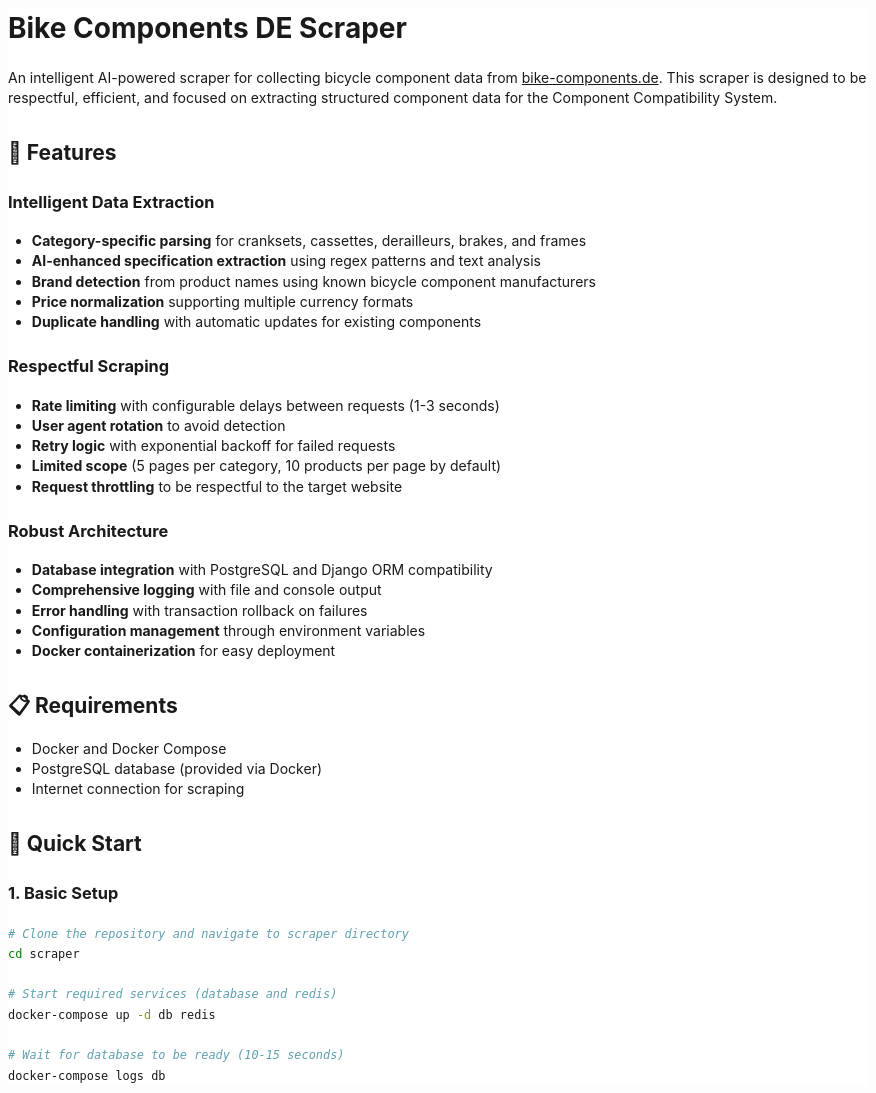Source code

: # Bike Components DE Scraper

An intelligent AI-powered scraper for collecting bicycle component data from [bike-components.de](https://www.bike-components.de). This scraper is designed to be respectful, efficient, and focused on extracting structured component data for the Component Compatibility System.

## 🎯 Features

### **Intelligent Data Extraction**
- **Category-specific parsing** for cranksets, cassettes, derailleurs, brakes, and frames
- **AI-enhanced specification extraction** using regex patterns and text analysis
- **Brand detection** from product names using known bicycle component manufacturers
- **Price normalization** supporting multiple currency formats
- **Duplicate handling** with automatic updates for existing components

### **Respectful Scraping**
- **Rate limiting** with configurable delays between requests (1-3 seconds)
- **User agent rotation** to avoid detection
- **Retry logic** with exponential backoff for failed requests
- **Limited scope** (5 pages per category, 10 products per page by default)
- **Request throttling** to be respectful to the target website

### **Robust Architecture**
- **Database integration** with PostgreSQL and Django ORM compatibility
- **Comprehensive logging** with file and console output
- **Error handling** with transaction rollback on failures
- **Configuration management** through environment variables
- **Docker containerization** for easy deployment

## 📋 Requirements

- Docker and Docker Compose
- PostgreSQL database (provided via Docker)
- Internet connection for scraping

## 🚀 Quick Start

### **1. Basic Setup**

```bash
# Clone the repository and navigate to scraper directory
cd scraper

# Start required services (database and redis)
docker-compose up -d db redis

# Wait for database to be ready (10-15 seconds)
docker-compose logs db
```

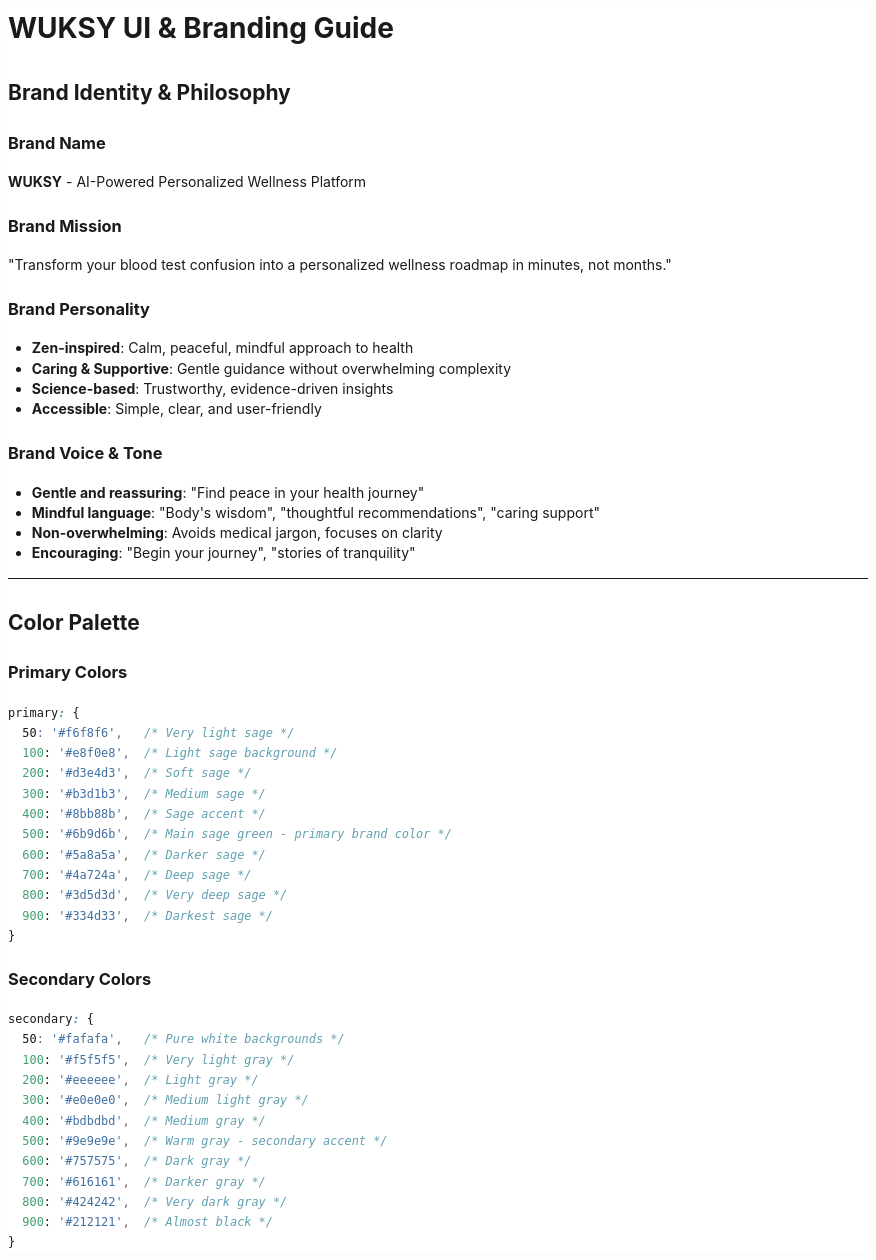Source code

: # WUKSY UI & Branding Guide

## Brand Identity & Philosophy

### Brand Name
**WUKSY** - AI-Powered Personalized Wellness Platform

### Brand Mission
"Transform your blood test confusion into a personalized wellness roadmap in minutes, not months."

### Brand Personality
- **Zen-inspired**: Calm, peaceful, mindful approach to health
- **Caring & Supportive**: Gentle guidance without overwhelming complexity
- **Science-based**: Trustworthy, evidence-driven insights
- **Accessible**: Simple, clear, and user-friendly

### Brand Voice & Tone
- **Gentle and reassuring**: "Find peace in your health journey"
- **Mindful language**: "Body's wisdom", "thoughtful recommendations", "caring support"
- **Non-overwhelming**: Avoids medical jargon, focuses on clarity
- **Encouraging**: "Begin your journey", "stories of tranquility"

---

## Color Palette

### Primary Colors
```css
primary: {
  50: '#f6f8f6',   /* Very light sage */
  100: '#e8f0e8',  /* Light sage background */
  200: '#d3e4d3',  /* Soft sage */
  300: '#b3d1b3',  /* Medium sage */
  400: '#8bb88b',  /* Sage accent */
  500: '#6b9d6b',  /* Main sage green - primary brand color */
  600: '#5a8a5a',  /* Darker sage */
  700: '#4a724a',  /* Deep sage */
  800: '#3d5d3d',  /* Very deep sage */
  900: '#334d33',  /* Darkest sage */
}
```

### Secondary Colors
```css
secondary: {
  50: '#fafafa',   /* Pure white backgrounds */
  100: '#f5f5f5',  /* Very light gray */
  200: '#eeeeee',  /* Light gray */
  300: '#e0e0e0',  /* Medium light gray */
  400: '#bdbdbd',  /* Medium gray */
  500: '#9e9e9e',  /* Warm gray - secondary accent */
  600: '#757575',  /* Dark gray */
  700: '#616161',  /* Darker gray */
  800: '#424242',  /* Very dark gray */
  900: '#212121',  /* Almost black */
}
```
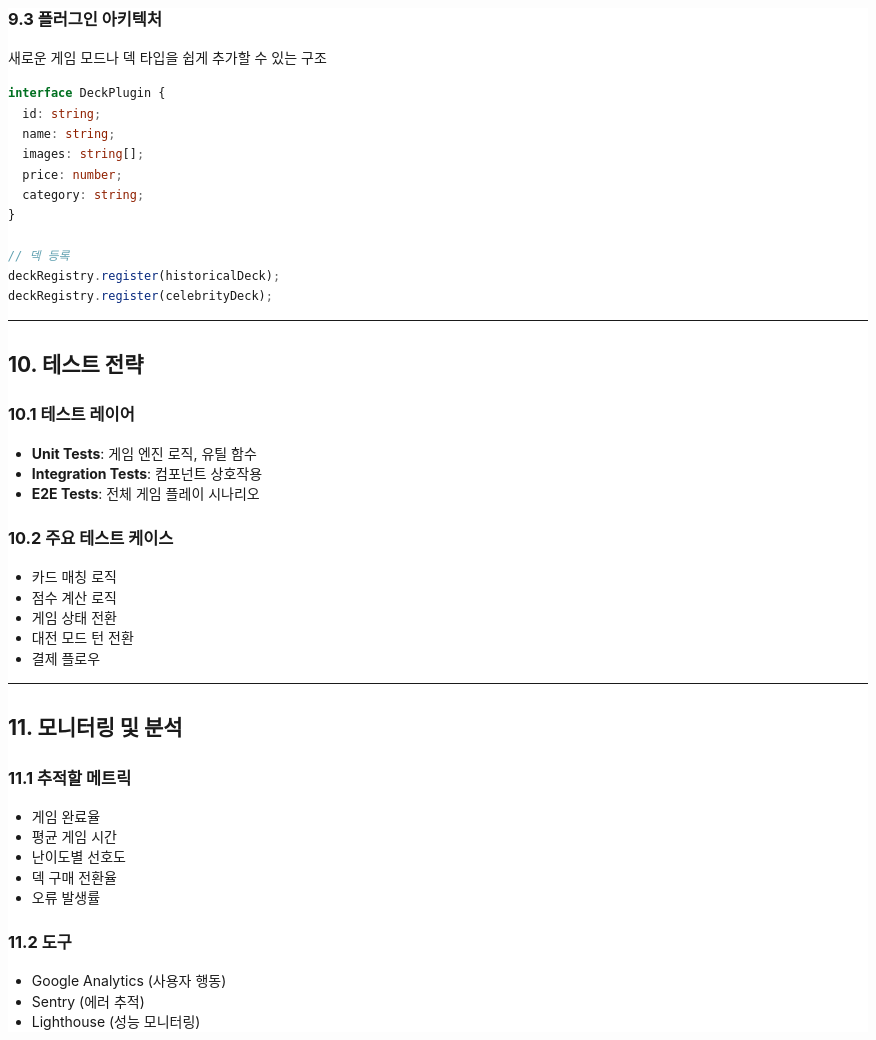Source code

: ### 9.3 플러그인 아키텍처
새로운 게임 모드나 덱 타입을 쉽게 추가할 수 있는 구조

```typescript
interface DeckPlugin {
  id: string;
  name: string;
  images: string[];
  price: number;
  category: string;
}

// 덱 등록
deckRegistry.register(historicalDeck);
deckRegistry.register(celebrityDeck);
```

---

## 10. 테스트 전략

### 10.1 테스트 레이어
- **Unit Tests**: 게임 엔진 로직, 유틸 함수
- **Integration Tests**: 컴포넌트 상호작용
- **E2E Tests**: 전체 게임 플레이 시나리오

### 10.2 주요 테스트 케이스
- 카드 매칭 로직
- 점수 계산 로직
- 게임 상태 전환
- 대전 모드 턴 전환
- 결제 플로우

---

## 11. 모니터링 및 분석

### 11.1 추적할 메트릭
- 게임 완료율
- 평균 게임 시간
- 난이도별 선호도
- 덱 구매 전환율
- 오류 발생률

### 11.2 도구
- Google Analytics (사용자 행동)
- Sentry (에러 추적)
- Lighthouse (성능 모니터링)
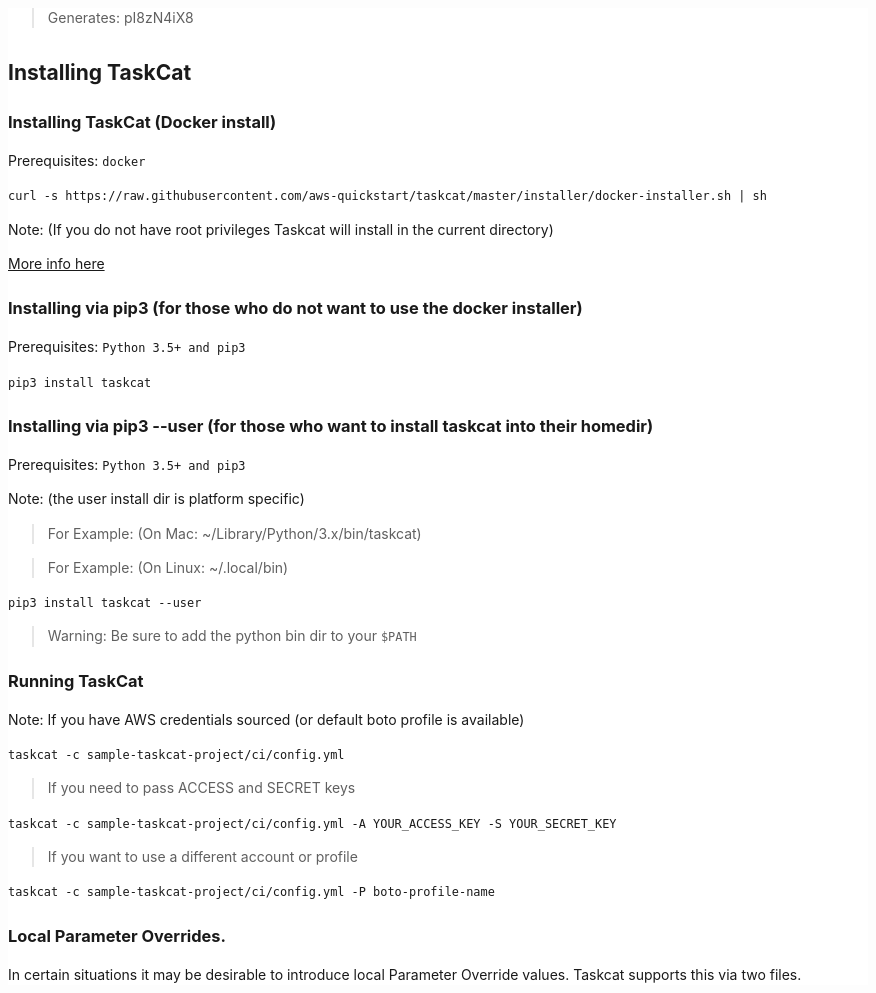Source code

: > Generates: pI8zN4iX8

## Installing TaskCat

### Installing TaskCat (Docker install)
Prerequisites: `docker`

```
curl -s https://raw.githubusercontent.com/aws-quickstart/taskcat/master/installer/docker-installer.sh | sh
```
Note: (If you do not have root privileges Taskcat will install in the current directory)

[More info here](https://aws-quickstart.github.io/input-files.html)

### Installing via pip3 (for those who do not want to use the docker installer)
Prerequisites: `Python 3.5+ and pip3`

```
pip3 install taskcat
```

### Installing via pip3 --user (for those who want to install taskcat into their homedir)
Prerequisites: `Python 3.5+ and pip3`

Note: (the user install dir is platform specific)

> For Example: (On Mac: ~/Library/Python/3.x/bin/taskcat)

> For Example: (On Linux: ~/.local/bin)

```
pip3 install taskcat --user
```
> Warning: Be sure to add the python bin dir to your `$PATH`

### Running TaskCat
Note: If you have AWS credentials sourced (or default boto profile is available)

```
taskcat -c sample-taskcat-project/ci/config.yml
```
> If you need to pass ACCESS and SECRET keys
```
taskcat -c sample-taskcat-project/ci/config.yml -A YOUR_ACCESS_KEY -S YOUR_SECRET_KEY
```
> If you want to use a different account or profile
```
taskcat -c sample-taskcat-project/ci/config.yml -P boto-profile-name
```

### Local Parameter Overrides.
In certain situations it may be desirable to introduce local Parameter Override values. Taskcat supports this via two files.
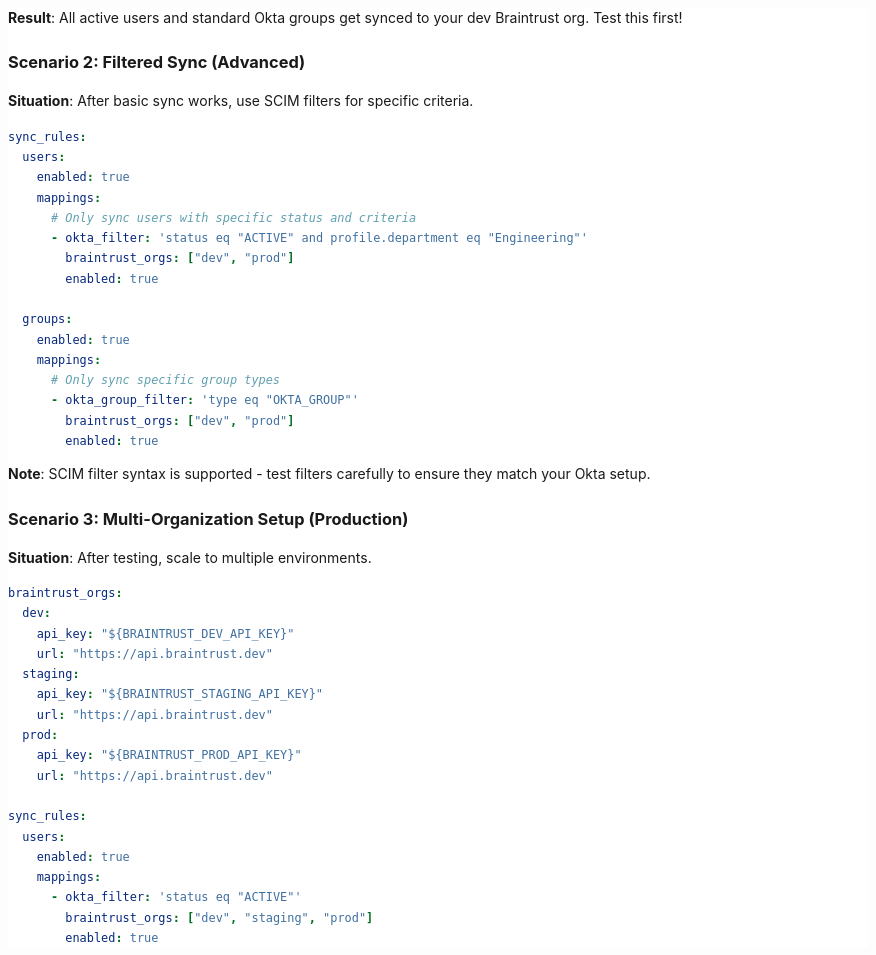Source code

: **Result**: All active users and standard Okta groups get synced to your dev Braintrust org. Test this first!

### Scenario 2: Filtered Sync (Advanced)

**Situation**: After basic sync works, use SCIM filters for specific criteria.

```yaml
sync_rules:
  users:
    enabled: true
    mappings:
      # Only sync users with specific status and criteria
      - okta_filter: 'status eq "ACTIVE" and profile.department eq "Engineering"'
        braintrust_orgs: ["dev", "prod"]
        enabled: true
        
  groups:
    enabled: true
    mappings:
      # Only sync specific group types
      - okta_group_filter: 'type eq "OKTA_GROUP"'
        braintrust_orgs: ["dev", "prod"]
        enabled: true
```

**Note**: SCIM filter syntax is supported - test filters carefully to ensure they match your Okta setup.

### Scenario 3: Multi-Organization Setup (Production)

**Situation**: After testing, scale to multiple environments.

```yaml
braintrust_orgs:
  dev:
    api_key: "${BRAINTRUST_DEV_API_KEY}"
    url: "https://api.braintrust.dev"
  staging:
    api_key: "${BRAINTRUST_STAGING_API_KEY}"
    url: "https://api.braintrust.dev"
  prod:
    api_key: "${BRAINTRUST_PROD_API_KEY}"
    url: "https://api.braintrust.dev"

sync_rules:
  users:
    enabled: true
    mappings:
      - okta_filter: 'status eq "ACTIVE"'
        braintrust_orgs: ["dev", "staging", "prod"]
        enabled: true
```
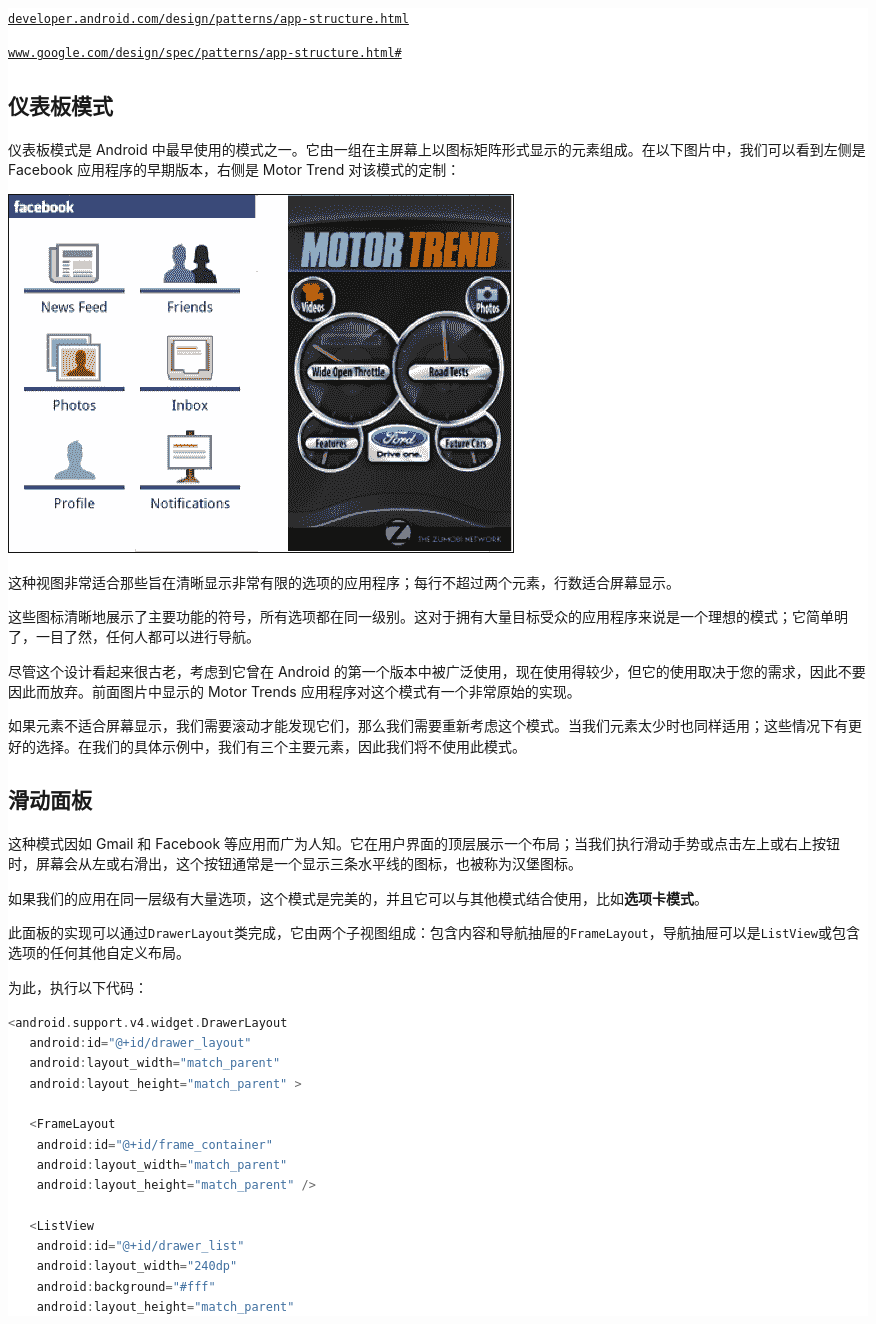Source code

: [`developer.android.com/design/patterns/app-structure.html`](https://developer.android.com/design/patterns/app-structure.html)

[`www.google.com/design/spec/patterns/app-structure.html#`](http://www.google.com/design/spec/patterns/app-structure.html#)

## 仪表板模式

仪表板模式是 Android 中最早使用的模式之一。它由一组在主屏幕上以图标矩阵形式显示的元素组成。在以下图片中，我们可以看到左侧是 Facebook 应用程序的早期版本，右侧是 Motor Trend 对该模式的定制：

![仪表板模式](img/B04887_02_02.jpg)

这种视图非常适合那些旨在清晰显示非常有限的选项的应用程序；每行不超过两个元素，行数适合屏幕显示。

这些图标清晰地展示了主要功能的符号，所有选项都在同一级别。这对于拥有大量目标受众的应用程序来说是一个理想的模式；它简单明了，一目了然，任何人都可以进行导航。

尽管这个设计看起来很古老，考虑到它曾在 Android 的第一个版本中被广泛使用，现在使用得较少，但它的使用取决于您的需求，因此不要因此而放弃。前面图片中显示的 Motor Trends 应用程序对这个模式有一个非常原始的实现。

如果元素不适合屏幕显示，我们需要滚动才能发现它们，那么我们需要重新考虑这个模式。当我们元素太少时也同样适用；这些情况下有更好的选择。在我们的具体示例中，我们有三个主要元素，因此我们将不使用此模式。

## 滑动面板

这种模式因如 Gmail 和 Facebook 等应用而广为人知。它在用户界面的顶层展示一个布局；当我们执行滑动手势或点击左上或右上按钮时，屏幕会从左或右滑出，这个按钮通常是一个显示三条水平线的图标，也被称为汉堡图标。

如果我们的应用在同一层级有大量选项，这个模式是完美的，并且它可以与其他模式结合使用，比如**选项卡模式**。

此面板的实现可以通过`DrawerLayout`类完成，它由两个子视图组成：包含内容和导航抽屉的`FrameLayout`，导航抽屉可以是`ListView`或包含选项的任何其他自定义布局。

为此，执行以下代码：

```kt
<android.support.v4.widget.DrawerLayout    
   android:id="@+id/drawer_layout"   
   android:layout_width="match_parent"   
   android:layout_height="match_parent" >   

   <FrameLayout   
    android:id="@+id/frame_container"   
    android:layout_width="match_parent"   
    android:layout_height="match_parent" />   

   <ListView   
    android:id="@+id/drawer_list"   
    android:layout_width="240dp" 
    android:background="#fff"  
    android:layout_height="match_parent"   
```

————————

Say how many lines in the records hold the word "status", giving the number by itself.

3